Ten aanzien van de economische binding overweegt verweerder het volgende. Niet is gebleken dan wel aannemelijk gemaakt dat eiseres over een regelmatig en substantieel inkomen beschikt om in haar eigen onderhoud te kunnen voorzien. Zij heeft aangegeven geen werk of beroep te hebben. Ten aanzien van de (omgerekende) € 2.497,- op de bankrekening van eiseres, merkt verweerder het volgende op. De stortingen op de bankrekening zijn niet te herleiden tot inkomsten die uit werk zijn gegenereerd. De eenmalige hoge storting van (omgerekend) € 922,- staat niet in verhouding tot het gestelde inkomen en de eerdere saldo-ontwikkeling. Daarnaast is onduidelijk wat de herkomst van deze storting is en is niet aangetoond dat eiseres vrijelijk over dit bedrag kan beschikken. De stelling van eiseres dat deze storting van haar ouders afkomstig is en is bedoeld om de kosten tijdens haar verblijf in Nederland te dekken, is onvoldoende om aan het bovenstaande voorbij te gaan.

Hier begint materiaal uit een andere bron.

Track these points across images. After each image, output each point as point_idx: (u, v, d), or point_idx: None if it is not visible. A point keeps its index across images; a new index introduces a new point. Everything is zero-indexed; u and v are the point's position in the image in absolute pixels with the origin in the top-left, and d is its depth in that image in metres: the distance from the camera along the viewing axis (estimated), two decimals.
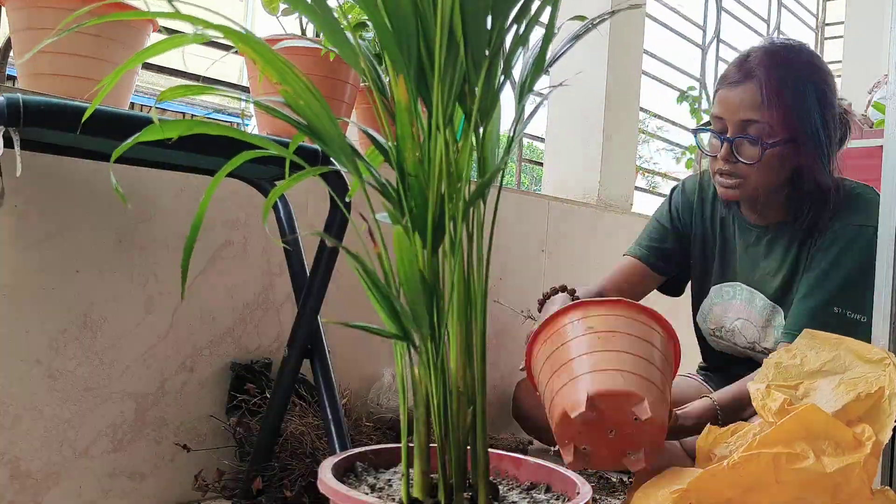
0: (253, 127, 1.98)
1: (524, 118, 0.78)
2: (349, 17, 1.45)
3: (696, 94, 3.07)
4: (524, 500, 0.79)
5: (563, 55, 0.78)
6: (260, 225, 1.37)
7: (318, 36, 1.46)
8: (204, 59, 1.47)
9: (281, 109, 0.70)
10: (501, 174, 0.77)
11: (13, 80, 1.53)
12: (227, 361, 1.34)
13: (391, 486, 0.78)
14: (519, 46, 0.74)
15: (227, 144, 0.80)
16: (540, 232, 2.02)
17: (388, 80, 0.74)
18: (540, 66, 0.76)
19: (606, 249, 2.26)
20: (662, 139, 3.48)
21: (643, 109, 2.60)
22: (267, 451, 1.21)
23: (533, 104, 0.80)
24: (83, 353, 1.18)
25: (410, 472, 0.75)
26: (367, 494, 0.74)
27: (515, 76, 0.78)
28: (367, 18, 0.69)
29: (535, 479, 0.84)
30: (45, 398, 1.14)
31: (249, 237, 1.36)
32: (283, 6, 1.45)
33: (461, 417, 0.74)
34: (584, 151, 2.36)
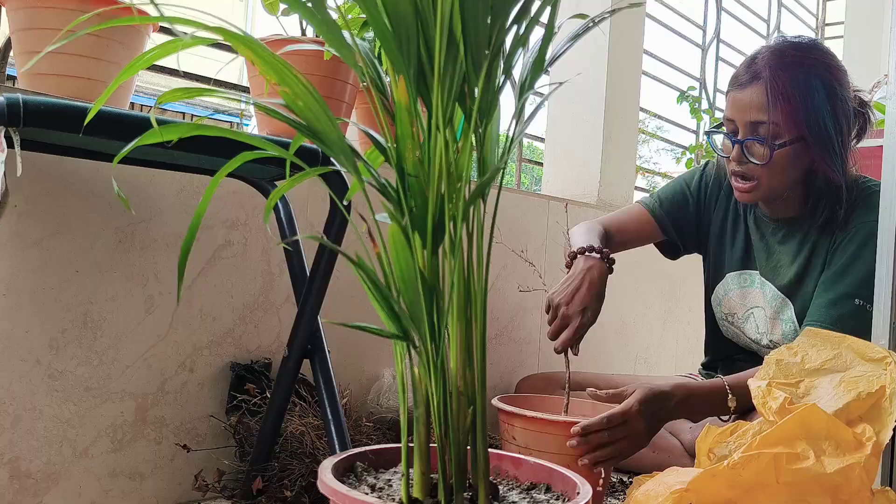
0: (253, 127, 1.98)
1: (524, 118, 0.78)
2: (349, 17, 1.45)
3: (696, 94, 3.06)
4: (524, 500, 0.79)
5: (563, 55, 0.78)
6: (260, 225, 1.37)
7: (317, 36, 1.46)
8: (205, 59, 1.48)
9: (280, 110, 0.70)
10: (501, 174, 0.77)
11: (13, 80, 1.53)
12: (227, 361, 1.34)
13: (391, 486, 0.78)
14: (519, 46, 0.74)
15: (227, 145, 0.80)
16: (540, 232, 2.02)
17: (387, 80, 0.74)
18: (540, 65, 0.76)
19: None
20: (662, 139, 3.48)
21: (643, 109, 2.60)
22: (267, 451, 1.21)
23: (533, 104, 0.80)
24: (83, 353, 1.18)
25: (410, 472, 0.75)
26: (367, 494, 0.74)
27: (515, 76, 0.78)
28: (367, 19, 0.69)
29: (535, 479, 0.84)
30: (45, 398, 1.14)
31: (249, 237, 1.36)
32: (283, 6, 1.45)
33: (461, 417, 0.74)
34: (584, 151, 2.36)
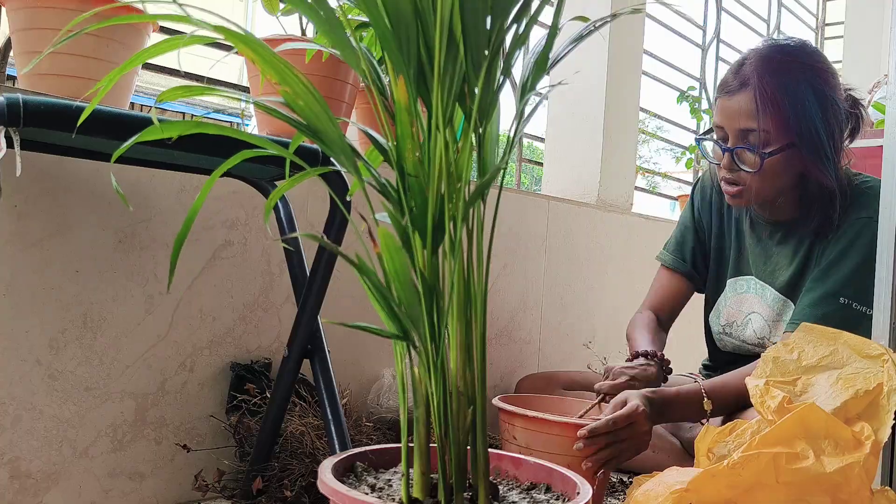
0: (253, 127, 1.98)
1: (524, 118, 0.78)
2: (349, 16, 1.45)
3: (696, 94, 3.06)
4: (524, 500, 0.79)
5: (564, 56, 0.78)
6: (260, 225, 1.37)
7: (317, 34, 1.46)
8: (205, 59, 1.48)
9: (281, 110, 0.70)
10: (501, 174, 0.77)
11: (13, 80, 1.53)
12: (227, 361, 1.34)
13: (391, 486, 0.78)
14: (519, 47, 0.74)
15: (226, 144, 0.80)
16: (540, 232, 2.02)
17: (387, 80, 0.74)
18: (542, 66, 0.76)
19: (606, 249, 2.26)
20: (662, 139, 3.48)
21: (643, 109, 2.60)
22: (267, 451, 1.21)
23: (533, 104, 0.80)
24: (83, 353, 1.18)
25: (410, 472, 0.75)
26: (367, 494, 0.74)
27: (515, 76, 0.78)
28: (367, 19, 0.68)
29: (535, 479, 0.84)
30: (45, 398, 1.14)
31: (249, 237, 1.36)
32: (283, 5, 1.45)
33: (461, 417, 0.74)
34: (584, 151, 2.36)
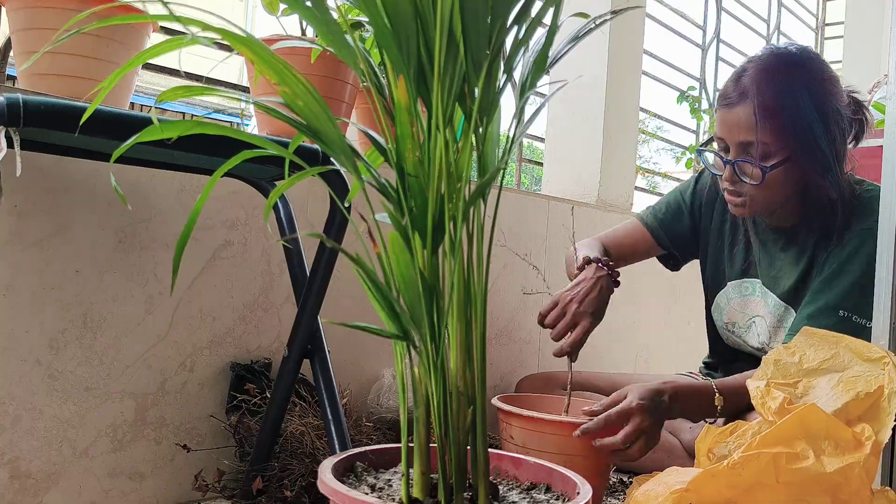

Voorts merkt verweerder op dat de sociale en economische binding van eiseres met Nederland zelfs groter is dan met Marokko, nu zij is getrouwd met referent en voornemens is met hun kinderen naar Nederland te reizen. De stellingen van eiseres en referent dat eiseres geen enkele intentie heeft om zich in Nederland te vestigen, doen hier niet aan af, nu deze stellingen niet zijn onderbouwd met concrete en objectieve argumenten.
Voor zover eiseres een aanvraag op grond van het Chavez Vilchez-arrest beoogt in te dienen, overweegt verweerder het volgende. Niet is gebleken dat wordt voldaan aan het vereiste dat eiseres een minderjarig kind heeft met de Nederlandse nationaliteit, nu eiseres in de aanvraag- en bestuurlijke fase geen enkel document aangaande de gestelde kinderen heeft overgelegd. Voorts acht verweerder het opmerkelijk dat eiseres bij de visumaanvraag geen melding van de kinderen heeft gemaakt, zij vervolgens op de Vragenlijst Visumaanvraag aangeeft dat zij twee kinderen met de Nederlandse nationaliteit heeft, maar het onduidelijk is of zij meegaan naar Nederland, en daarna in bezwaar is gesteld dat de kinderen zijn geboren uit het huwelijk met referent en zij zeker meegaan naar Nederland. Voorts heeft verweerder zich ter zitting op het standpunt gesteld dat niet is aangetoond dat eiseres daadwerkelijk zorgtaken ten aanzien van haar kinderen verricht.